Collected data
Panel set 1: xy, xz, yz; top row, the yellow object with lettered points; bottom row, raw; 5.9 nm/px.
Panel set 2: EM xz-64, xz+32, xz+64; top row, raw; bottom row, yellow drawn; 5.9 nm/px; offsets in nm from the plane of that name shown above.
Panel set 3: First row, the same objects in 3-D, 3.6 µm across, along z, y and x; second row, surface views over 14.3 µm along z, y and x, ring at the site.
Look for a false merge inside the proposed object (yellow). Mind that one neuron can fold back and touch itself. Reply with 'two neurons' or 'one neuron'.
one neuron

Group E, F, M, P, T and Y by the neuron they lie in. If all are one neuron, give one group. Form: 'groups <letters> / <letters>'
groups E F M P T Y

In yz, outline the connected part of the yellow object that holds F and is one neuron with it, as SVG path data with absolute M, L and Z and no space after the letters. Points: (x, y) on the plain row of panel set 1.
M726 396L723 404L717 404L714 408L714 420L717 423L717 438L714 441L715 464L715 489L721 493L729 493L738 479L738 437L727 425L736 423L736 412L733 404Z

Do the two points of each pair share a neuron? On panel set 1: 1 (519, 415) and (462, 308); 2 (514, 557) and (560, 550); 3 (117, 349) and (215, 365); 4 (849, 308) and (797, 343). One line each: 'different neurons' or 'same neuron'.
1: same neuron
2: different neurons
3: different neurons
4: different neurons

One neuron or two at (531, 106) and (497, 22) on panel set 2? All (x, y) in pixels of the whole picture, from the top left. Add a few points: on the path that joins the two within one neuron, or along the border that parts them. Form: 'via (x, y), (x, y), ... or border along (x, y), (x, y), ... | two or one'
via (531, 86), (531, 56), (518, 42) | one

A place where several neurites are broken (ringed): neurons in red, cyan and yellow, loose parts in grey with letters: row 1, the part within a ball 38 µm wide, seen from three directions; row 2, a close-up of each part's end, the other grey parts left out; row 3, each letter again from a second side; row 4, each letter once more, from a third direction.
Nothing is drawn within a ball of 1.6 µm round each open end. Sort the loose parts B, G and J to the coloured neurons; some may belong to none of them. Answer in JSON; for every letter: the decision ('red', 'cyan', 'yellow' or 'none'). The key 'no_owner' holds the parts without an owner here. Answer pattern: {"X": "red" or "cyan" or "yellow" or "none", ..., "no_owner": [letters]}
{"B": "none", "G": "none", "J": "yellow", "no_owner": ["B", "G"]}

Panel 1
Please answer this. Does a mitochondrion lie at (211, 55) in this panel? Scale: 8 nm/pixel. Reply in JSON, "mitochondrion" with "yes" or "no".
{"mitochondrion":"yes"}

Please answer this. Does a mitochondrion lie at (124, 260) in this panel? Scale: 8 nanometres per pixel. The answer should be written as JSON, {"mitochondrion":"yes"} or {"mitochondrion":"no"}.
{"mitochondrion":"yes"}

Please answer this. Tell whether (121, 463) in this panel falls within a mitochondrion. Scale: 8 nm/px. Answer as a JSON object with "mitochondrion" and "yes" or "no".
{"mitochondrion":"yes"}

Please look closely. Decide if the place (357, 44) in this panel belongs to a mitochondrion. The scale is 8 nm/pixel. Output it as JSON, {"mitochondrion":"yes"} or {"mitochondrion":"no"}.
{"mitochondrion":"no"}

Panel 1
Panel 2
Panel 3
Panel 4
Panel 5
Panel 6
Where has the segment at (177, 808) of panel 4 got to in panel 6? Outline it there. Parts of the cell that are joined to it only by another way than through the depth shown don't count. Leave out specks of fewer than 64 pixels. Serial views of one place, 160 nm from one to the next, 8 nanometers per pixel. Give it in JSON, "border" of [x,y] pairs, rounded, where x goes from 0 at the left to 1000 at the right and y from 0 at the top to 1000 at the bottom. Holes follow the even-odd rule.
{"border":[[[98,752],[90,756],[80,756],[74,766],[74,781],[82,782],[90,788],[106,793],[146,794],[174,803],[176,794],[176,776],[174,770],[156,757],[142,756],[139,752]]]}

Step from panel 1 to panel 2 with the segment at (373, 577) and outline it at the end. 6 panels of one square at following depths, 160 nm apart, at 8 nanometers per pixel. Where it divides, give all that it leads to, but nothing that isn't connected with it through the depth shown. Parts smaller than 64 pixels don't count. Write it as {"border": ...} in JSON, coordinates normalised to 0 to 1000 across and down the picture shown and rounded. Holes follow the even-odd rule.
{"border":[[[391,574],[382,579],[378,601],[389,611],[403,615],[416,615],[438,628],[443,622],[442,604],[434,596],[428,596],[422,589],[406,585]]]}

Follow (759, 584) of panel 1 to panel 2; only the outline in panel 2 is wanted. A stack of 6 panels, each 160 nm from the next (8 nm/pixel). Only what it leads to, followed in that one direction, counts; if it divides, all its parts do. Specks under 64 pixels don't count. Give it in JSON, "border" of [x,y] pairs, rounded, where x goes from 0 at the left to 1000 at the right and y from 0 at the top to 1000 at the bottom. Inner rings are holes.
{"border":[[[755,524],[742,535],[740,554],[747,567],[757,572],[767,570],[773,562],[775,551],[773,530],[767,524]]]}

TASK DETAILS: A verbatim copy of all the records is required. Write it out in full.

WRITTEN RESPONSE:
Panel set 1: xy, xz, yz; top row, the yellow object with lettered points; bottom row, raw; 5.9 nm/px.
Panel set 2: EM xz-64, xz+32, xz+64; top row, raw; bottom row, yellow drawn; 5.9 nm/px; offsets in nm from the plane of that name shown above.
Panel set 3: First row, the same objects in 3-D, 3.6 µm across, along z, y and x; second row, surface views over 14.3 µm along z, y and x, ring at the site.
Look for a false merge inside the proposed object (yellow). Mind that one neuron can fold back and touch itself. Reply with 'two neurons' or 'one neuron'.
one neuron

Group E, F, M, P, T and Y by the neuron they lie in. If all are one neuron, give one group. Form: 'groups <letters> / <letters>'
groups E F M P T Y

In yz, outline the connected part of the yellow object that holds F and is one neuron with it, as SVG path data with absolute M, L and Z and no space after the letters. Points: (x, y) on the plain row of panel set 1.
M726 396L723 404L717 404L714 408L714 420L717 423L717 438L714 441L715 464L715 489L721 493L729 493L738 479L738 437L727 425L736 423L736 412L733 404Z

Do the two points of each pair share a neuron? On panel set 1: 1 (519, 415) and (462, 308); 2 (514, 557) and (560, 550); 3 (117, 349) and (215, 365); 4 (849, 308) and (797, 343). One line each: 'different neurons' or 'same neuron'.
1: same neuron
2: different neurons
3: different neurons
4: different neurons

One neuron or two at (531, 106) and (497, 22) on panel set 2? All (x, y) in pixels of the whole picture, from the top left. Add a few points: on the path that joins the two within one neuron, or along the border that parts them. Form: 'via (x, y), (x, y), ... or border along (x, y), (x, y), ... | two or one'
via (531, 86), (531, 56), (518, 42) | one

A place where several neurites are broken (ringed): neurons in red, cyan and yellow, loose parts in grey with letters: row 1, the part within a ball 38 µm wide, seen from three directions; row 2, a close-up of each part's end, the other grey parts left out; row 3, each letter again from a second side; row 4, each letter once more, from a third direction.
Nothing is drawn within a ball of 1.6 µm round each open end. Sort the loose parts B, G and J to the coloured neurons; some may belong to none of them. Answer in JSON; for every letter: the decision ('red', 'cyan', 'yellow' or 'none'). The key 'no_owner' holds the parts without an owner here. Answer pattern: {"X": "red" or "cyan" or "yellow" or "none", ..., "no_owner": [letters]}
{"B": "none", "G": "none", "J": "yellow", "no_owner": ["B", "G"]}

Panel 1
Please answer this. Does a mitochondrion lie at (211, 55) in this panel? Scale: 8 nm/pixel. Reply in JSON, "mitochondrion" with "yes" or "no".
{"mitochondrion":"yes"}

Please answer this. Does a mitochondrion lie at (124, 260) in this panel? Scale: 8 nanometres per pixel. The answer should be written as JSON, {"mitochondrion":"yes"} or {"mitochondrion":"no"}.
{"mitochondrion":"yes"}

Please answer this. Tell whether (121, 463) in this panel falls within a mitochondrion. Scale: 8 nm/px. Answer as a JSON object with "mitochondrion" and "yes" or "no".
{"mitochondrion":"yes"}

Please look closely. Decide if the place (357, 44) in this panel belongs to a mitochondrion. The scale is 8 nm/pixel. Output it as JSON, {"mitochondrion":"yes"} or {"mitochondrion":"no"}.
{"mitochondrion":"no"}

Panel 1
Panel 2
Panel 3
Panel 4
Panel 5
Panel 6
Where has the segment at (177, 808) of panel 4 got to in panel 6? Outline it there. Parts of the cell that are joined to it only by another way than through the depth shown don't count. Leave out specks of fewer than 64 pixels. Serial views of one place, 160 nm from one to the next, 8 nanometers per pixel. Give it in JSON, "border" of [x,y] pairs, rounded, where x goes from 0 at the left to 1000 at the right and y from 0 at the top to 1000 at the bottom. Holes follow the even-odd rule.
{"border":[[[98,752],[90,756],[80,756],[74,766],[74,781],[82,782],[90,788],[106,793],[146,794],[174,803],[176,794],[176,776],[174,770],[156,757],[142,756],[139,752]]]}

Step from panel 1 to panel 2 with the segment at (373, 577) and outline it at the end. 6 panels of one square at following depths, 160 nm apart, at 8 nanometers per pixel. Where it divides, give all that it leads to, but nothing that isn't connected with it through the depth shown. Parts smaller than 64 pixels don't count. Write it as {"border": ...} in JSON, coordinates normalised to 0 to 1000 across and down the picture shown and rounded. Holes follow the even-odd rule.
{"border":[[[391,574],[382,579],[378,601],[389,611],[403,615],[416,615],[438,628],[443,622],[442,604],[434,596],[428,596],[422,589],[406,585]]]}

Follow (759, 584) of panel 1 to panel 2; only the outline in panel 2 is wanted. A stack of 6 panels, each 160 nm from the next (8 nm/pixel). Only what it leads to, followed in that one direction, counts; if it divides, all its parts do. Specks under 64 pixels don't count. Give it in JSON, "border" of [x,y] pairs, rounded, where x goes from 0 at the left to 1000 at the right and y from 0 at the top to 1000 at the bottom. Inner rings are holes.
{"border":[[[755,524],[742,535],[740,554],[747,567],[757,572],[767,570],[773,562],[775,551],[773,530],[767,524]]]}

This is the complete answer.